[Saved data entries]
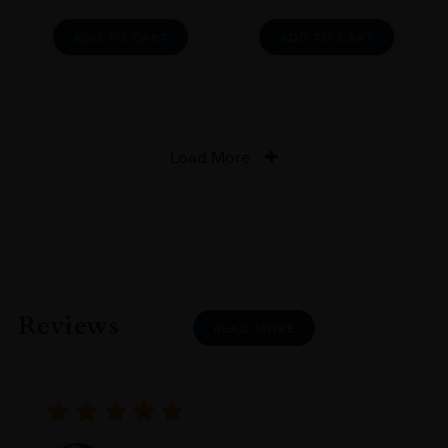
ADD TO CART
ADD TO CART
Load More
Reviews
READ MORE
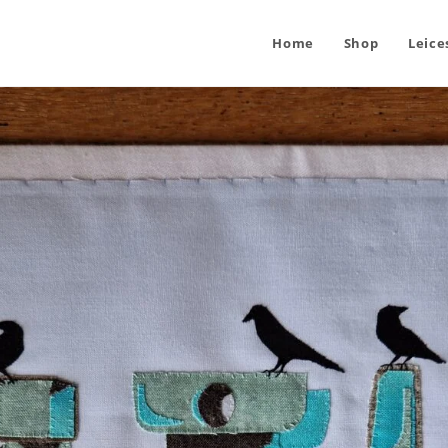
Home
Shop
Leice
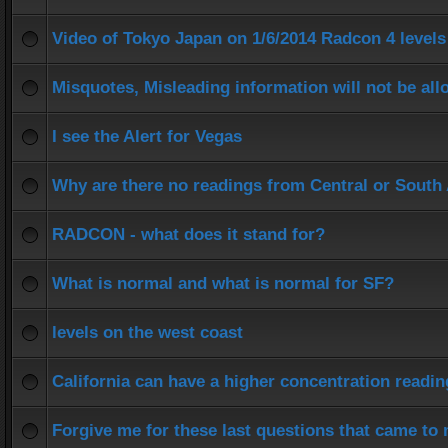
Video of Tokyo Japan on 1/6/2014 Radcon 4 levels
Misquotes, Misleading information will not be al
I see the Alert for Vegas
Why are there no readings from Central or South
RADCON - what does it stand for?
What is normal and what is normal for SF?
levels on the west coast
California can have a higher concentration readi
Forgive me for these last questions that came to 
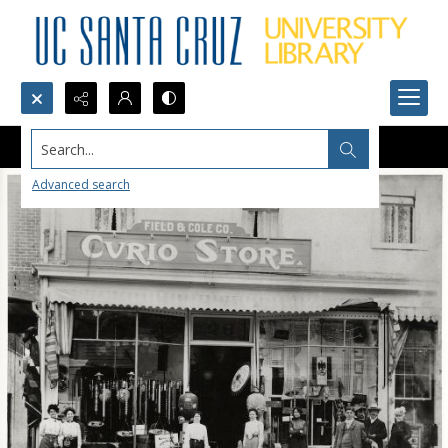
Search...
Advanced search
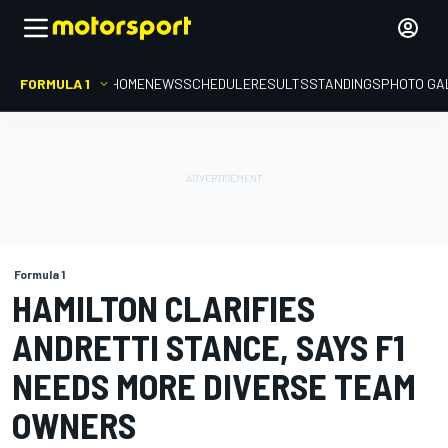
FORMULA 1
HOME
NEWS
SCHEDULE
RESULTS
STANDINGS
PHOTO GA
Formula 1
HAMILTON CLARIFIES
ANDRETTI STANCE, SAYS F1
NEEDS MORE DIVERSE TEAM
OWNERS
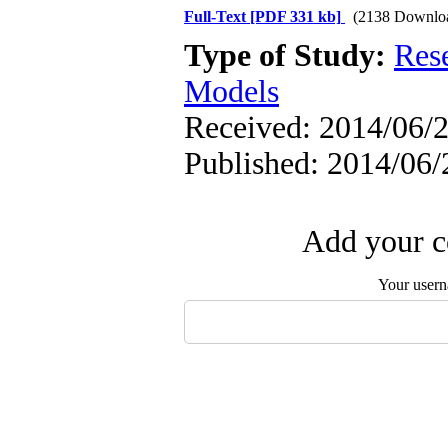
Full-Text
[PDF 331 kb]
(2138 Downlo
Type of Study:
Res
Models
Received: 2014/06/2
Published: 2014/06/
Add your c
Your user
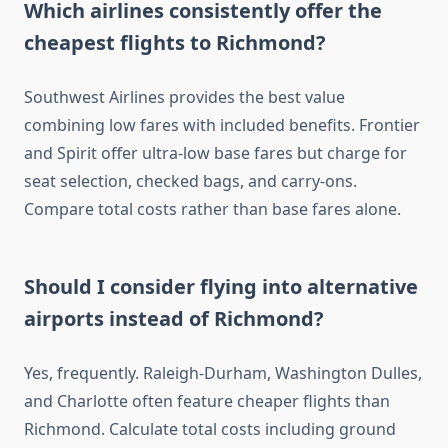
Which airlines consistently offer the
cheapest flights to Richmond?
Southwest Airlines provides the best value
combining low fares with included benefits. Frontier
and Spirit offer ultra-low base fares but charge for
seat selection, checked bags, and carry-ons.
Compare total costs rather than base fares alone.
Should I consider flying into alternative
airports instead of Richmond?
Yes, frequently. Raleigh-Durham, Washington Dulles,
and Charlotte often feature cheaper flights than
Richmond. Calculate total costs including ground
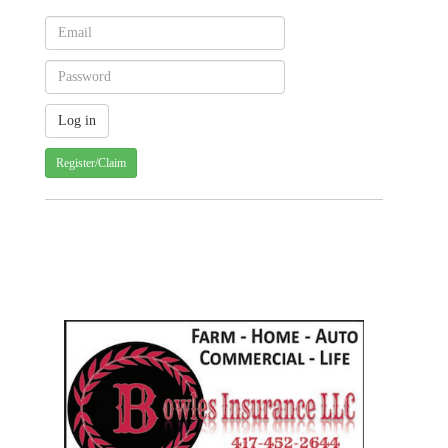
Register/Claim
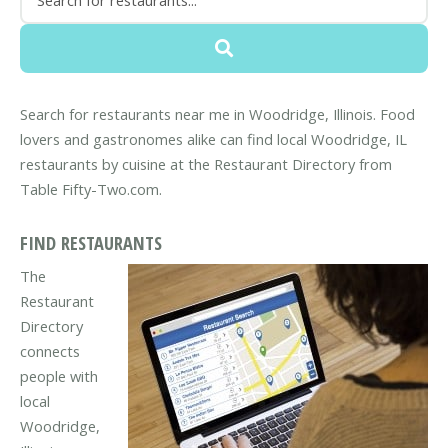
Search for restaurants near me in Woodridge, Illinois. Food
lovers and gastronomes alike can find local Woodridge, IL
restaurants by cuisine at the Restaurant Directory from
Table Fifty-Two.com.
FIND RESTAURANTS
The
Restaurant
Directory
connects
people with
local
Woodridge,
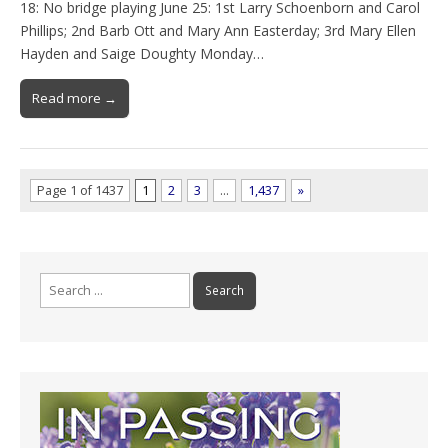
18: No bridge playing June 25: 1st Larry Schoenborn and Carol
Phillips; 2nd Barb Ott and Mary Ann Easterday; 3rd Mary Ellen
Hayden and Saige Doughty Monday…
Read more →
Page 1 of 1437
1
2
3
…
1,437
»
Search
for:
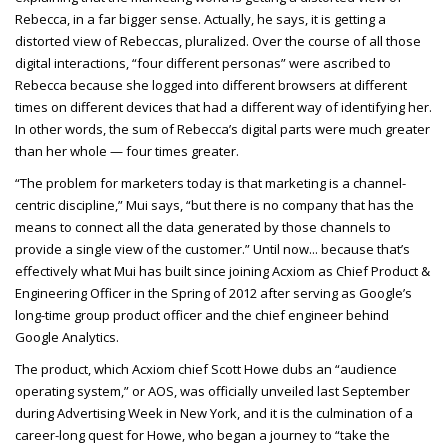
Rebecca, in a far bigger sense. Actually, he says, it is getting a
distorted view of Rebeccas, pluralized. Over the course of all those
digital interactions, “four different personas” were ascribed to
Rebecca because she logged into different browsers at different
times on different devices that had a different way of identifying her.
In other words, the sum of Rebecca’s digital parts were much greater
than her whole — four times greater.
“The problem for marketers today is that marketing is a channel-
centric discipline,” Mui says, “but there is no company that has the
means to connect all the data generated by those channels to
provide a single view of the customer.” Until now... because that’s
effectively what Mui has built since joining Acxiom as Chief Product &
Engineering Officer in the Spring of 2012 after serving as Google’s
long-time group product officer and the chief engineer behind
Google Analytics.
The product, which Acxiom chief Scott Howe dubs an “audience
operating system,” or AOS, was officially unveiled last September
during Advertising Week in New York, and it is the culmination of a
career-long quest for Howe, who began a journey to “take the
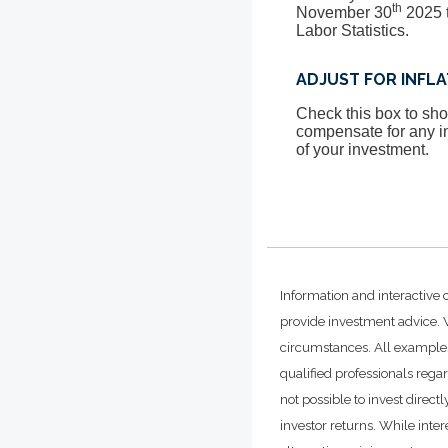
th
November 30
2025 t
Labor Statistics.
ADJUST FOR INFL
Check this box to show
compensate for any in
of your investment.
Information and interactive 
provide investment advice. W
circumstances. All examples
qualified professionals rega
not possible to invest dire
investor returns. While inte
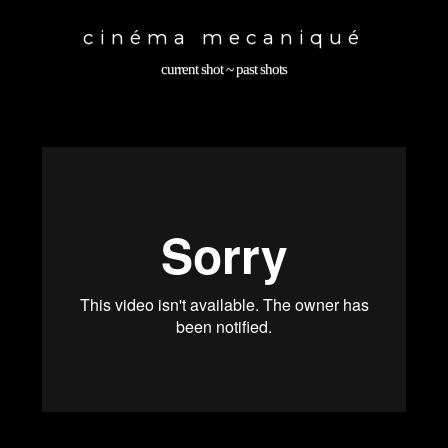
Toggle
navigation
cinéma mecaniqué
current shot
~
past shots
back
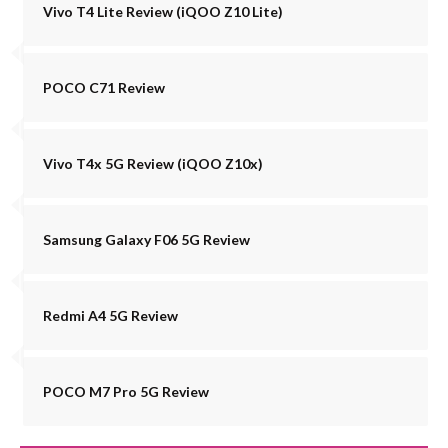
Vivo T4 Lite Review (iQOO Z10 Lite)
POCO C71 Review
Vivo T4x 5G Review (iQOO Z10x)
Samsung Galaxy F06 5G Review
Redmi A4 5G Review
POCO M7 Pro 5G Review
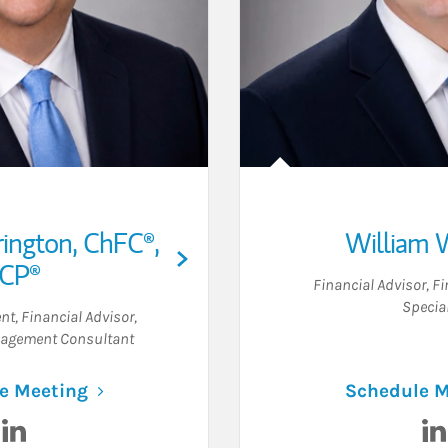
rington
,
ChFC®,
William W
ICP®
Financial Advisor
,
Fi
Special
ent
,
Financial Advisor
,
agement Consultant
Link Opens in New Tab
e Meeting
Schedule M
Visit Derek P. Herrington on LinkedIn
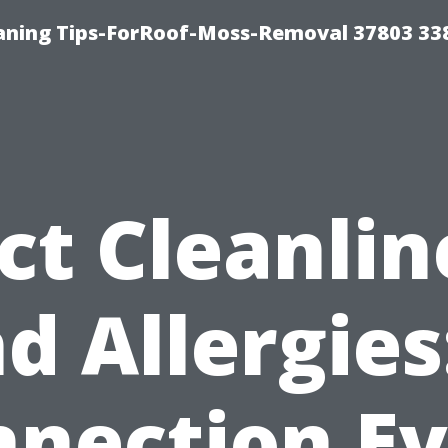
aning Tips-ForRoof-Moss-Removal 37803 33
ct Cleanlin
d Allergies
nection E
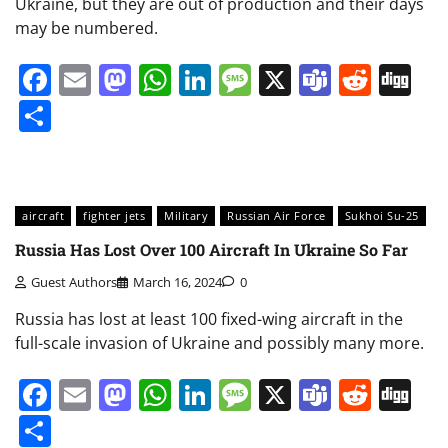
Ukraine, but they are out of production and their days
may be numbered.
Facebook
Email
Mastodon
WhatsApp
LinkedIn
Message
X
Teams
Redd
Di
Share
aircraft
fighter jets
Military
Russian Air Force
Sukhoi Su-25
Russia Has Lost Over 100 Aircraft In Ukraine So Far
Guest Authors
March 16, 2024
0
Russia has lost at least 100 fixed-wing aircraft in the
full-scale invasion of Ukraine and possibly many more.
Facebook
Email
Mastodon
WhatsApp
LinkedIn
Message
X
Teams
Redd
Di
Share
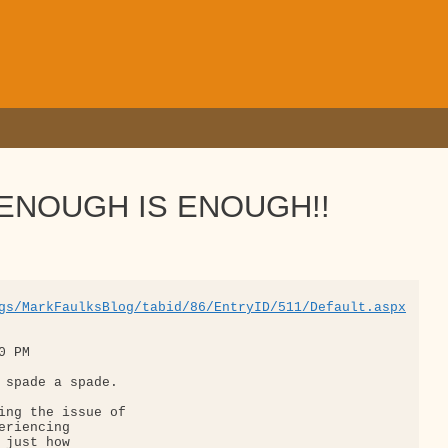
d: ENOUGH IS ENOUGH!!
gs/MarkFaulksBlog/tabid/86/EntryID/511/Default.aspx
 PM

 spade a spade.

ing the issue of 

riencing 

just how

● **Instructions to follow**
The copy must match every line of the data exactly and contain no pictures.

● **Exercise output**
ADD TO CART
ADD TO CART
Load More
Reviews
READ MORE
Home
Shop
Leice
Video of Tokyo Japan on 1/6/2014 Radcon 4 levels
Misquotes, Misleading information will not be al
I see the Alert for Vegas
Why are there no readings from Central or South
RADCON - what does it stand for?
What is normal and what is normal for SF?
levels on the west coast
California can have a higher concentration readi
Forgive me for these last questions that came to 
Search...
Advanced search
FORMULA 1
HOME
NEWS
SCHEDULE
RESULTS
STANDINGS
PHOTO GA
Formula 1
HAMILTON CLARIFIES
ANDRETTI STANCE, SAYS F1
NEEDS MORE DIVERSE TEAM
OWNERS
Full-Text
[PDF 331 kb]
(2138 Downlo
Type of Study:
Res
Models
Received: 2014/06/2
Published: 2014/06/
Add your c
Your user
Which airlines consistently offer the
cheapest flights to Richmond?
Southwest Airlines provides the best value
combining low fares with included benefits. Frontier
and Spirit offer ultra-low base fares but charge for
seat selection, checked bags, and carry-ons.
Compare total costs rather than base fares alone.
Should I consider flying into alternative
airports instead of Richmond?
Yes, frequently. Raleigh-Durham, Washington Dulles,
and Charlotte often feature cheaper flights than
Richmond. Calculate total costs including ground
Register/Claim
Search for restaurants near me in Woodridge, Illinois. Food
lovers and gastronomes alike can find local Woodridge, IL
restaurants by cuisine at the Restaurant Directory from
Table Fifty-Two.com.
FIND RESTAURANTS
The
Restaurant
Directory
connects
people with
local
Woodridge,
18: No bridge playing June 25: 1st Larry Schoenborn and Carol
Phillips; 2nd Barb Ott and Mary Ann Easterday; 3rd Mary Ellen
Hayden and Saige Doughty Monday…
Read more →
Page 1 of 1437
1
2
3
…
1,437
»
Search
for:
Rebecca, in a far bigger sense. Actually, he says, it is getting a
distorted view of Rebeccas, pluralized. Over the course of all those
digital interactions, “four different personas” were ascribed to
Rebecca because she logged into different browsers at different
times on different devices that had a different way of identifying her.
In other words, the sum of Rebecca’s digital parts were much greater
than her whole — four times greater.
“The problem for marketers today is that marketing is a channel-
centric discipline,” Mui says, “but there is no company that has the
means to connect all the data generated by those channels to
provide a single view of the customer.” Until now... because that’s
effectively what Mui has built since joining Acxiom as Chief Product &
Engineering Officer in the Spring of 2012 after serving as Google’s
long-time group product officer and the chief engineer behind
Google Analytics.
The product, which Acxiom chief Scott Howe dubs an “audience
operating system,” or AOS, was officially unveiled last September
during Advertising Week in New York, and it is the culmination of a
career-long quest for Howe, who began a journey to “take the
th
November 30
2025 t
Labor Statistics.
ADJUST FOR INFL
Check this box to show
compensate for any in
of your investment.
Information and interactive 
provide investment advice. W
circumstances. All examples
qualified professionals rega
not possible to invest dire
investor returns. While inte
Toggle
navigation
cinéma mecaniqué
current shot
~
past shots
back
Vivo T4 Lite Review (iQOO Z10 Lite)
POCO C71 Review
Vivo T4x 5G Review (iQOO Z10x)
Samsung Galaxy F06 5G Review
Redmi A4 5G Review
POCO M7 Pro 5G Review
rington
,
ChFC®,
William W
ICP®
Financial Advisor
,
Fi
Special
ent
,
Financial Advisor
,
agement Consultant
Link Opens in New Tab
e Meeting
Schedule M
Visit Derek P. Herrington on LinkedIn
aning Tips-ForRoof-Moss-Removal 37803 33
ct Cleanlin
d Allergies
nection E
Ukraine, but they are out of production and their days
may be numbered.
Facebook
Email
Mastodon
WhatsApp
LinkedIn
Message
X
Teams
Redd
Di
Share
aircraft
fighter jets
Military
Russian Air Force
Sukhoi Su-25
Russia Has Lost Over 100 Aircraft In Ukraine So Far
Guest Authors
March 16, 2024
0
Russia has lost at least 100 fixed-wing aircraft in the
full-scale invasion of Ukraine and possibly many more.
Facebook
Email
Mastodon
WhatsApp
LinkedIn
Message
X
Teams
Redd
Di
Share
d: ENOUGH IS ENOUGH!!
gs/MarkFaulksBlog/tabid/86/EntryID/511/Default.aspx
 PM

 spade a spade.

ing the issue of 

riencing 

just how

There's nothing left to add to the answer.